_Problem statement_. The required answer is an exact copy of every line from the beginning of the entries through the line with "6: (1342, 507)", with all pictures omitted.

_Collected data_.
# # #
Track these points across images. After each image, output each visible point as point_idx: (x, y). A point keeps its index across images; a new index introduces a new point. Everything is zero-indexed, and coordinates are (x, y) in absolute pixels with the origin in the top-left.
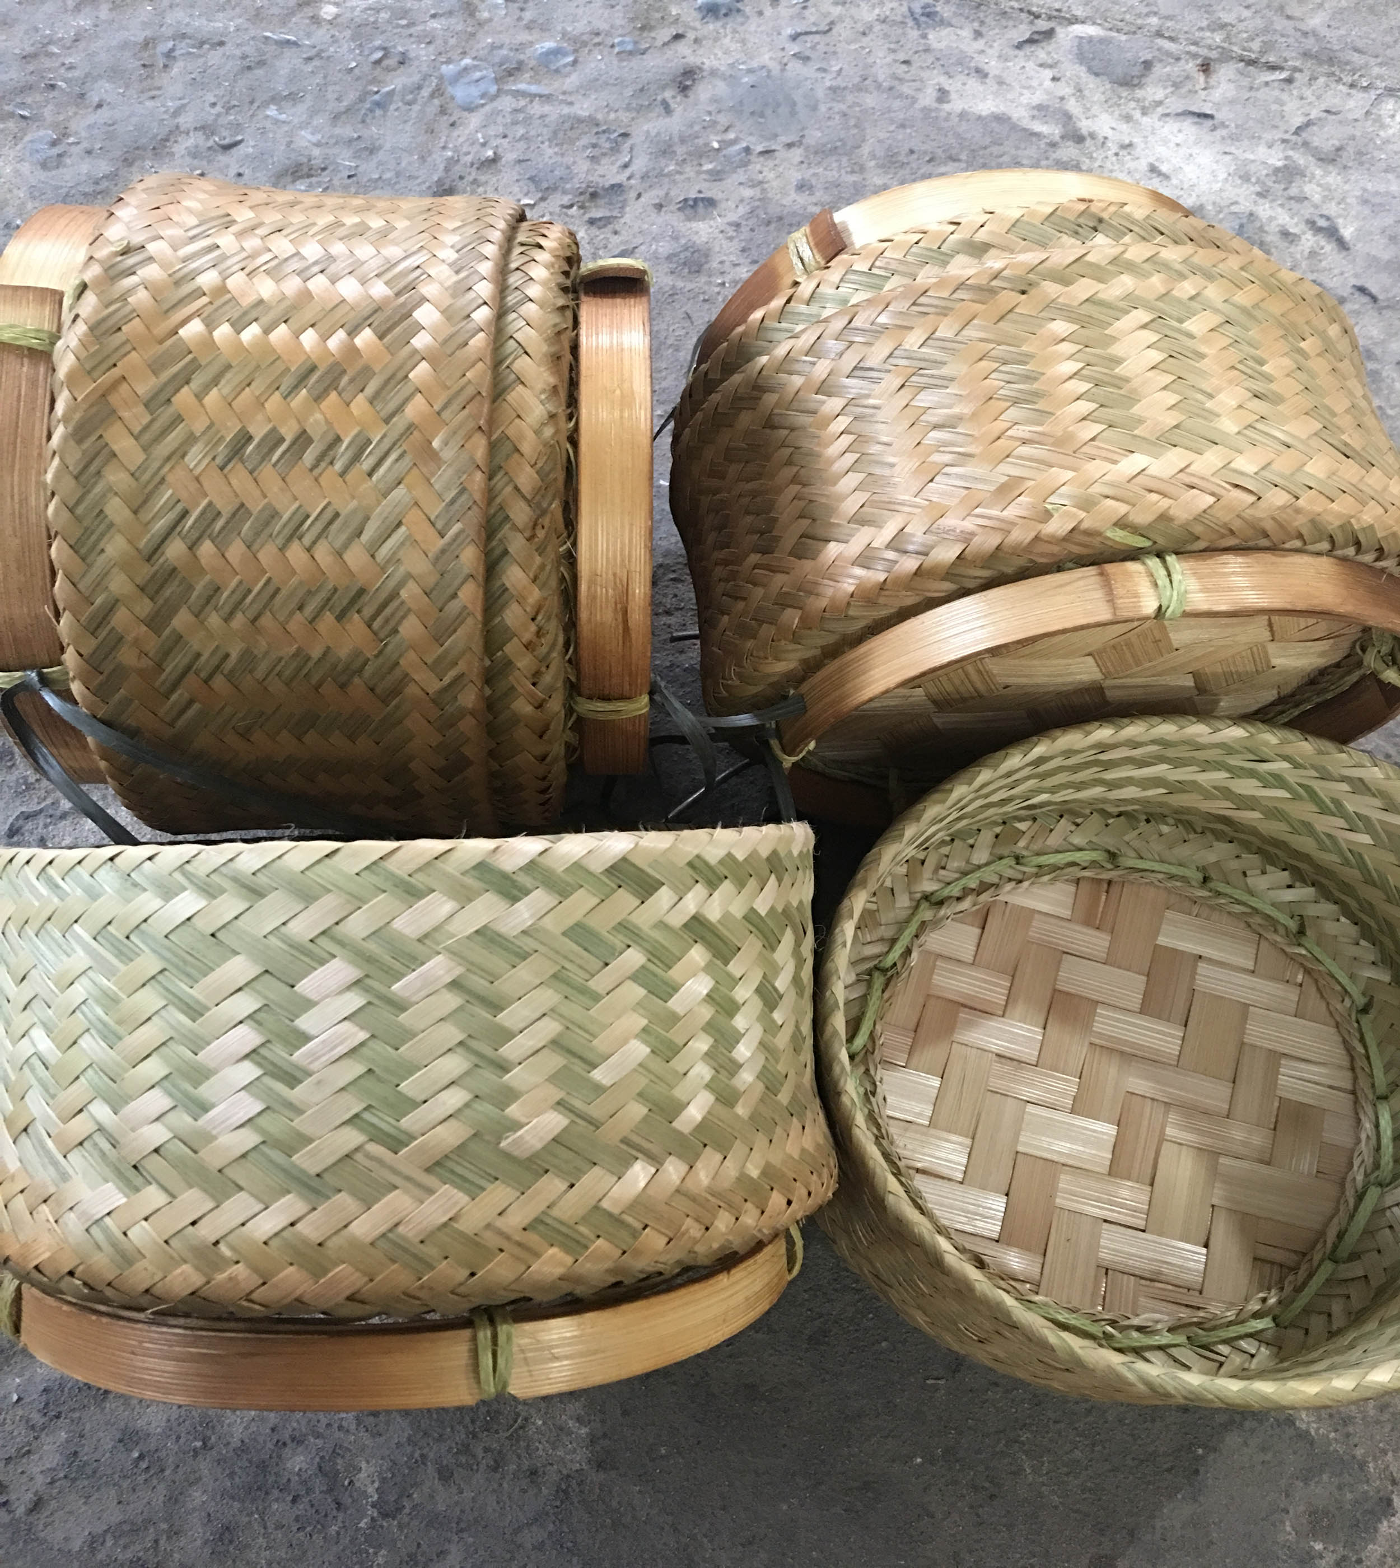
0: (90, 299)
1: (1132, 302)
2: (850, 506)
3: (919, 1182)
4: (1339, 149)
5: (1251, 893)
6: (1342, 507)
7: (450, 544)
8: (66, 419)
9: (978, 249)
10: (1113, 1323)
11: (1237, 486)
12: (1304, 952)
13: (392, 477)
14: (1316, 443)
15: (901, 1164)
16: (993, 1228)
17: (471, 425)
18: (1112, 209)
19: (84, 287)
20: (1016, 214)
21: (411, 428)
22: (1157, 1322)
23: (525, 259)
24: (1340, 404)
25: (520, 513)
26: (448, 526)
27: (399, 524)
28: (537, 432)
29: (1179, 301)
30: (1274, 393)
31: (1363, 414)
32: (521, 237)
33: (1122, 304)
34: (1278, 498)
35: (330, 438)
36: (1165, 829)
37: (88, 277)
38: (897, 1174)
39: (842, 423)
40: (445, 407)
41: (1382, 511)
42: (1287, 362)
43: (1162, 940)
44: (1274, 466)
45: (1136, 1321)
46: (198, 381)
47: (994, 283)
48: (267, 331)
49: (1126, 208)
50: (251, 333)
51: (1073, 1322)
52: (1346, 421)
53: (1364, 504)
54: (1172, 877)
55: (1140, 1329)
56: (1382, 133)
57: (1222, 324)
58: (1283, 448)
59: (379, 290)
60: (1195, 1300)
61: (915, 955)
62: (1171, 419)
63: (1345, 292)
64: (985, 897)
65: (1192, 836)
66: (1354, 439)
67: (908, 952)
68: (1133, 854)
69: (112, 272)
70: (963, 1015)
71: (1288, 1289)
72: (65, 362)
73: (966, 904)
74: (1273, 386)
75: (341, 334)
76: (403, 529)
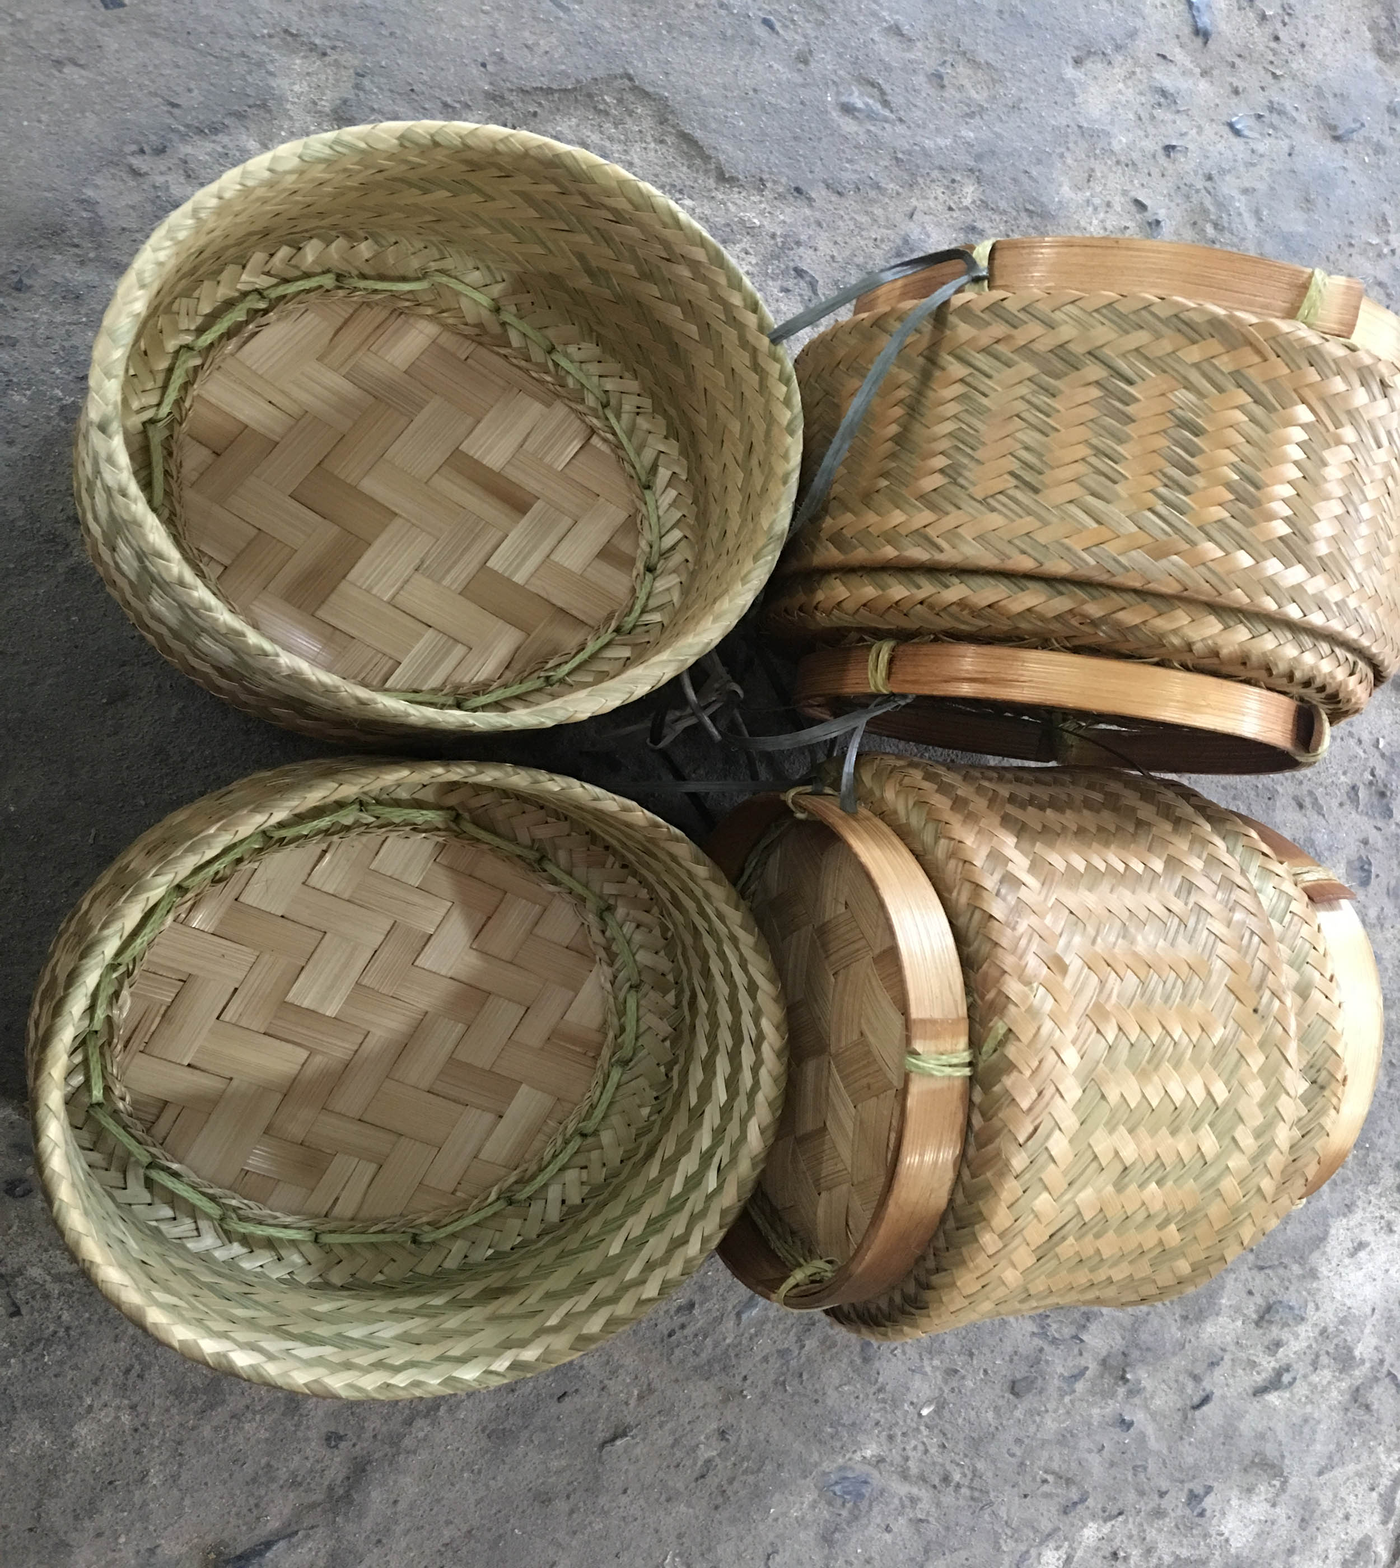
# # #
_Task answer_.
Track these points across images. After each image, output each visible point as point_idx: (x, y). A point keeps its index across images; a new index introduces a new point. Everything is zero-indexed, and coordinates are (x, y) in absolute pixels with the origin in the top-left.
0: (90, 299)
1: (1132, 302)
2: (850, 506)
3: (919, 1182)
4: (1339, 149)
5: (1251, 893)
6: (1342, 507)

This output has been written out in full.